Ma la crisi non si limita alle liste d’attesa. Sempre più italiani sono costretti a rivolgersi al privato per ottenere cure in tempi ragionevoli. La spesa sanitaria a carico delle famiglie è aumentata del 22,8% nell’ultimo anno, un incremento insostenibile per le fasce più vulnerabili della popolazione.
Il costo delle prestazioni private è cresciuto al punto che molte persone si vedono costrette a scegliere tra la propria salute e altre necessità di base.
Il problema è che il sistema sanitario pubblico, su cui dovrebbe poggiare il diritto alla salute, è stato definanziato per anni. Dal 2010 al 2019, sono stati sottratti oltre 37 miliardi di euro alla sanità pubblica. Nel periodo 2010-2015, il grosso dei tagli ha pesato come un macigno, con 25 miliardi in meno destinati al settore, mentre i restanti 12 miliardi sono venuti a mancare nei cinque anni successivi.

Questo ha portato a una diminuzione dei servizi offerti e a un peggioramento delle condizioni di lavoro del personale medico. La pandemia ha evidenziato le lacune del sistema, ma non ha portato le riforme strutturali necessarie per garantire il diritto alla salute a tutti.
Al Sud, la situazione è ancora più critica. Molti cittadini sono costretti a spostarsi verso il Nord per ricevere cure adeguate. Le regioni settentrionali, come Lombardia e Veneto, hanno un’offerta sanitaria più avanzata e digitalizzata, ma la crescente pressione rischia di mettere in crisi anche queste aree. Il sistema sanitario, già fragile, non è in grado di sopportare il peso delle migliaia di persone che si spostano ogni anno per accedere alle cure.
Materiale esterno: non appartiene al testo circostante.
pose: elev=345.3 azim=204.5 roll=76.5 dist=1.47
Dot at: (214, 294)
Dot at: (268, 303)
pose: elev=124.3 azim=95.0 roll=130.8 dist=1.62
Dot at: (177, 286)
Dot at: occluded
E cosa fa il governo di fronte a questa crisi? Anziché investire nella sanità pubblica, si prosegue con tagli e austerità. La legge di bilancio prevede ulteriori riduzioni dei fondi destinati alla sanità, alla scuola e alla previdenza, aggravando una situazione già critica. Invece di rafforzare i servizi pubblici, il governo sembra suggerire, implicitamente, di non ammalarsi. Per chi può permetterselo, la sanità privata è una via d’uscita. Per gli altri, la rinuncia diventa l’unica opzione.
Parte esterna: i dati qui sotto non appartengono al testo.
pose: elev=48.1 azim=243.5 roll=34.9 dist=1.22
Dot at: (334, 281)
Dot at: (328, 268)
Questo declino della sanità pubblica è un segno inequivocabile di una gestione fallimentare, che lascia milioni di cittadini indifesi. La salute, che dovrebbe essere un diritto universale, è diventata un privilegio per pochi. E se il governo non interviene, la povertà sanitaria è destinata a crescere, insieme al divario tra chi può permettersi di curarsi e chi, invece, è costretto a sperare di non ammalarsi.